I care for my Mum and I’m 19 years old. As you may have guessed from the title…I’m Kira!
I’m not sure when I became a young carer but I was really really young. My first memories of my Mum’s illness are from around the age of 5. My Mum used to take me in my pushchair to a café in town for tea and cake. We used to get the bus or walk but then everything changed. My Mum stopped leaving the house, she often stayed in bed all day and as a child I spent a lot of time in front of the telly from then on.
So my Mum had a ‘mental breakdown’. Social services came to our house and everybody was worried about us kids. I sometimes feel they should have worried more about my Mum than us… but I’m so glad they referred me to Gloucestershire Young Carers – this was 9 years ago!
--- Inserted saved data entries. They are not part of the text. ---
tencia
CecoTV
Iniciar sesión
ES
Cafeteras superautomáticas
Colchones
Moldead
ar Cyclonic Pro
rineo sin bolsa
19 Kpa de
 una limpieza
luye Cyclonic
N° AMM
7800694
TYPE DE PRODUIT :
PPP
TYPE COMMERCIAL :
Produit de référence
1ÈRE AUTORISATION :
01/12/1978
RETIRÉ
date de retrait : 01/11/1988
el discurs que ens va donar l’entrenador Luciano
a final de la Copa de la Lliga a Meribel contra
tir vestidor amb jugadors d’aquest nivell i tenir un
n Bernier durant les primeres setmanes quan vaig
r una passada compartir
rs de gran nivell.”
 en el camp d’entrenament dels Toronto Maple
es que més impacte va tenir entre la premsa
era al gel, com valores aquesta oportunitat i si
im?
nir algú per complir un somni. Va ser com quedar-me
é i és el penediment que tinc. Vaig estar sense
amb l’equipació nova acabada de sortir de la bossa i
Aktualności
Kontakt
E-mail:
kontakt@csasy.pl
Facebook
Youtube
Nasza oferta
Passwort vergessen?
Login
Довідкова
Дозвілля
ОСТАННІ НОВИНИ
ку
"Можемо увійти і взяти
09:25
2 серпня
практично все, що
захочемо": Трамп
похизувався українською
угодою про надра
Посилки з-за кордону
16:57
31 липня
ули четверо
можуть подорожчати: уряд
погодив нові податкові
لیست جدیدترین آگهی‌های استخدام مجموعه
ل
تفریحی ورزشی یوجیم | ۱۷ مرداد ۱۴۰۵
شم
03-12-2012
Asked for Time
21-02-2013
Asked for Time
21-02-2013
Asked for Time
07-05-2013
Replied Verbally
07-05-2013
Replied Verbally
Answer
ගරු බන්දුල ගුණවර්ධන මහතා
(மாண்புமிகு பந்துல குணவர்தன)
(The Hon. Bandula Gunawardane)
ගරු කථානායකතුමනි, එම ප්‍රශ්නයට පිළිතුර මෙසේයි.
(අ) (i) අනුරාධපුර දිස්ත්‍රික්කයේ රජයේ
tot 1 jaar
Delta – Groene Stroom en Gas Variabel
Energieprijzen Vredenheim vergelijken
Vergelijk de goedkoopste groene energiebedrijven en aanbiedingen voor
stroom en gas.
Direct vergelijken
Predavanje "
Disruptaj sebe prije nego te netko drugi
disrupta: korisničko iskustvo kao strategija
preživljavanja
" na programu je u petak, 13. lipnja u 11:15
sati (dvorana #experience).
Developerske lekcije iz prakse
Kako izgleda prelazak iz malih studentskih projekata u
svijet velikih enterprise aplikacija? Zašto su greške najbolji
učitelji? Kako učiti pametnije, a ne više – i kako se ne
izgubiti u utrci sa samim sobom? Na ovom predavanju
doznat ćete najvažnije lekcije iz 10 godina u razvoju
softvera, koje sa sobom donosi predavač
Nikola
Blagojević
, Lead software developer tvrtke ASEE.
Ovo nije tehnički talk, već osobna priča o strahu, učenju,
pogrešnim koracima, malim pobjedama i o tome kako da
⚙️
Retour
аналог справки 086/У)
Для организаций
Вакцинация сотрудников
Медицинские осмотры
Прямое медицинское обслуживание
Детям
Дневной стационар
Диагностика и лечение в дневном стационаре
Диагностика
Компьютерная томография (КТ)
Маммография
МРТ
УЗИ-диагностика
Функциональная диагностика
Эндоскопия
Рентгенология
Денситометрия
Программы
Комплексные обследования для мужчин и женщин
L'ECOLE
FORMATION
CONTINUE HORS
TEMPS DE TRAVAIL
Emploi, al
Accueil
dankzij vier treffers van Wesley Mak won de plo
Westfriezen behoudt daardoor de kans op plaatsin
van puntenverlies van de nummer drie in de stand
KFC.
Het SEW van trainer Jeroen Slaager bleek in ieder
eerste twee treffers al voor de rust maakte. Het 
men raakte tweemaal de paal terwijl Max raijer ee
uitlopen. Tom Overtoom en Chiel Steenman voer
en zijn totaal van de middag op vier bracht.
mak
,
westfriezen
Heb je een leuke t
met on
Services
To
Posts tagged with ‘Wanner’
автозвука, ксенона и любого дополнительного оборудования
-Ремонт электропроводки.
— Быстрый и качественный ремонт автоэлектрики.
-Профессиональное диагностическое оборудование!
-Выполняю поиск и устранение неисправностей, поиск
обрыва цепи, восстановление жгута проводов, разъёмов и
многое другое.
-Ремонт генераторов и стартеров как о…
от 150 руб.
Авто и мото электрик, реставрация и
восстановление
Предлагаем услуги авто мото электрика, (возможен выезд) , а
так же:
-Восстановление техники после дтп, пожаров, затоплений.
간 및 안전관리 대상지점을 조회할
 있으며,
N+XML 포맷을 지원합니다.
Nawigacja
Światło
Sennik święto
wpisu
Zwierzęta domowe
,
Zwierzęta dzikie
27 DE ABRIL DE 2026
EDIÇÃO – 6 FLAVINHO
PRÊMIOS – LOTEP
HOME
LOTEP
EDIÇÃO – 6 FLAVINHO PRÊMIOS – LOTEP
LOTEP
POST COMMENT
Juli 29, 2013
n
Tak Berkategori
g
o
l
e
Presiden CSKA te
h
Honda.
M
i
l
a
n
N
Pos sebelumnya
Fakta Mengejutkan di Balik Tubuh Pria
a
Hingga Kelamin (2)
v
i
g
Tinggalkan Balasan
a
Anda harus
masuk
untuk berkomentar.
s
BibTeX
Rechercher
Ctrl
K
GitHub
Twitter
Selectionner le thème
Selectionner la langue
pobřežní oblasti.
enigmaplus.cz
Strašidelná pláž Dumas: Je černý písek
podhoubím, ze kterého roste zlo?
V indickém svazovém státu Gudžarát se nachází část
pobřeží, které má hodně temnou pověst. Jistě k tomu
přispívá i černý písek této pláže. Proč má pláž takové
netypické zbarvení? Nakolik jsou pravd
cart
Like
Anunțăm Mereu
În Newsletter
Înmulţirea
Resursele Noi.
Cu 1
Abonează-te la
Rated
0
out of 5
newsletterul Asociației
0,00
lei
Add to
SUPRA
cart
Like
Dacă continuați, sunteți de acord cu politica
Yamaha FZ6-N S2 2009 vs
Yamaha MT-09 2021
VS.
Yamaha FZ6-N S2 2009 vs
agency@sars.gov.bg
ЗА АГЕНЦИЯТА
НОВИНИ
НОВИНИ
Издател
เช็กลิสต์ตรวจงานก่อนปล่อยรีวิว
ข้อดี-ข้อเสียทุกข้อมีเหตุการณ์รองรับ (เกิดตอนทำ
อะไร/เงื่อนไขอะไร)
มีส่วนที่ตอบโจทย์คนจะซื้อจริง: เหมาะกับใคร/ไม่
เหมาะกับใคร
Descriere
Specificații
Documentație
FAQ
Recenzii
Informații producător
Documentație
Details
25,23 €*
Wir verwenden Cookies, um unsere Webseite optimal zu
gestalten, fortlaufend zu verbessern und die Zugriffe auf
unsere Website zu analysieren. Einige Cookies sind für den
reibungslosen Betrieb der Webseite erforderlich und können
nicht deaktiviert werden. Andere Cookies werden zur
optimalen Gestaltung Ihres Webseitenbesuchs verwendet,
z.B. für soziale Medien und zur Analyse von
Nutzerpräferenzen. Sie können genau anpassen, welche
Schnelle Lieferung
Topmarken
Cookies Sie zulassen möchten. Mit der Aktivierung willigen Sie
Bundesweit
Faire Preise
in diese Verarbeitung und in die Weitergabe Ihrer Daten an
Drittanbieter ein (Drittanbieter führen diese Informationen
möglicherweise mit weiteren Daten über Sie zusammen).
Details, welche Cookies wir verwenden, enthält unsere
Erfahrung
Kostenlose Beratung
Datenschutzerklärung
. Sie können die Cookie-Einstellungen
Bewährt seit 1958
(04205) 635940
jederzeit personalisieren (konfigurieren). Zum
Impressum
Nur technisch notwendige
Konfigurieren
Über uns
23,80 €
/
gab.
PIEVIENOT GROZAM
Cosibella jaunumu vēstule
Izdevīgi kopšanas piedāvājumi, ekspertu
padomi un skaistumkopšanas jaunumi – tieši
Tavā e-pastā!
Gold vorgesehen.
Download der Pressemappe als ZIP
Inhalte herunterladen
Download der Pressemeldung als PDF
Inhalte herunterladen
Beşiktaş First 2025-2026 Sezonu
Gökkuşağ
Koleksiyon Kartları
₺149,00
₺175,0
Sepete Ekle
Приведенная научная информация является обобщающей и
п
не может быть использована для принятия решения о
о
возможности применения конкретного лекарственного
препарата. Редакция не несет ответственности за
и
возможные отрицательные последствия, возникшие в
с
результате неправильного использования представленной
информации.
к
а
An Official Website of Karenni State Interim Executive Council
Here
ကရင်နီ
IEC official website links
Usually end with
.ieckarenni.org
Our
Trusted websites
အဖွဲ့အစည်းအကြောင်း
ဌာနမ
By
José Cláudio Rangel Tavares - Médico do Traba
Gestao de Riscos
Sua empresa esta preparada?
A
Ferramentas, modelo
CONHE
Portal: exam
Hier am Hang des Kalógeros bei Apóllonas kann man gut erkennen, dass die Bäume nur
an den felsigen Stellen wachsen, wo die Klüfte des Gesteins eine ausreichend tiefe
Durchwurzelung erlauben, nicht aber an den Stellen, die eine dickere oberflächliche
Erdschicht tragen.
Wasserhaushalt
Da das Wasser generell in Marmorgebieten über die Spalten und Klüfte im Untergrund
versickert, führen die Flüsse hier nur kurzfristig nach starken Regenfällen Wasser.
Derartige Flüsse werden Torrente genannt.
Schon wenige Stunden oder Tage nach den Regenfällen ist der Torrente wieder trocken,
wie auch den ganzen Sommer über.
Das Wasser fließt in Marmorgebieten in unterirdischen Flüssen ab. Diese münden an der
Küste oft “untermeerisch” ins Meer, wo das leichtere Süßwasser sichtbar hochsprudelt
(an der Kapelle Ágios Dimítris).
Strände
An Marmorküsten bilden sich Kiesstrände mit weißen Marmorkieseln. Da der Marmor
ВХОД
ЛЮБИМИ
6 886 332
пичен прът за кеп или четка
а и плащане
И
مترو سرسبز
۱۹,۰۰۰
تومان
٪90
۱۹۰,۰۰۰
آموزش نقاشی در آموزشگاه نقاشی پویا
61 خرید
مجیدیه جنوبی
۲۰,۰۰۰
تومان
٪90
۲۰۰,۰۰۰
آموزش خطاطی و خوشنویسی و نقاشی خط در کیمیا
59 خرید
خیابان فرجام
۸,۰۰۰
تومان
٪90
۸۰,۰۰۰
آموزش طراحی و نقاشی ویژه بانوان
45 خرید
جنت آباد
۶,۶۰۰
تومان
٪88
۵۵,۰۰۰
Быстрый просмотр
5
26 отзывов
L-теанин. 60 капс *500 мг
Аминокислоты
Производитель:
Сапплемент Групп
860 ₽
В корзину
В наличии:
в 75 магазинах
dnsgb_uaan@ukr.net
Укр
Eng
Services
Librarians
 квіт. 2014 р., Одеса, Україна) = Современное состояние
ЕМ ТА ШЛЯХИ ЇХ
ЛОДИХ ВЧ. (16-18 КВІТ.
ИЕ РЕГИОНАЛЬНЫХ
Since then my Mum has been diagnosed with Bipolar disorder and rheumatoid arthritis. There have been ups and downs, arguments over her manic highs, hospital admissions, exams and attempts at a normal teenage life.
In September 2016 I moved away and started my degree at Cambridge University which was scary but I can now honestly say it’s the best thing that ever happened to me. It’s the freedom which is amazing; I’ve never had that before. Life feels very different and I can do what I want, I can see new friends, binge watch Netflix series and work without distraction.
It’s hard to put into words what Gloucestershire Young Carers have done for me. I couldn’t really talk to anyone else about my family, even therapists as they didn’t understand. Meeting other young carers made me realise I’m not alone. The staff at Gloucestershire Young Carers really understand what young carers are going through – some of them have been carers themselves – and they never judge.
I’ve never felt as supported by Young Carers as I do now that Jess has created a Young Adult Carers group. I feel as if I’ve really been able to get involved with the organisation that has given so much to me, and I feel valued whenever I do something, like give a conference. Jess really made sure that we were listened to, and has made sure that I feel supported with individual matters, like my schooling, but also ensured that I got to meet other young adult carers and have fun with them!
My ‘story’ was made into a BBC Radio 4 programme called Coping without Kira which you can listen to here: http://www.bbc.co.uk/programmes/b083mrvc . Since it went out people keep telling me how brave I am or ‘oh my god I can’t believe you deal with that’.
My caring role has never felt unusual as for me it’s just my life.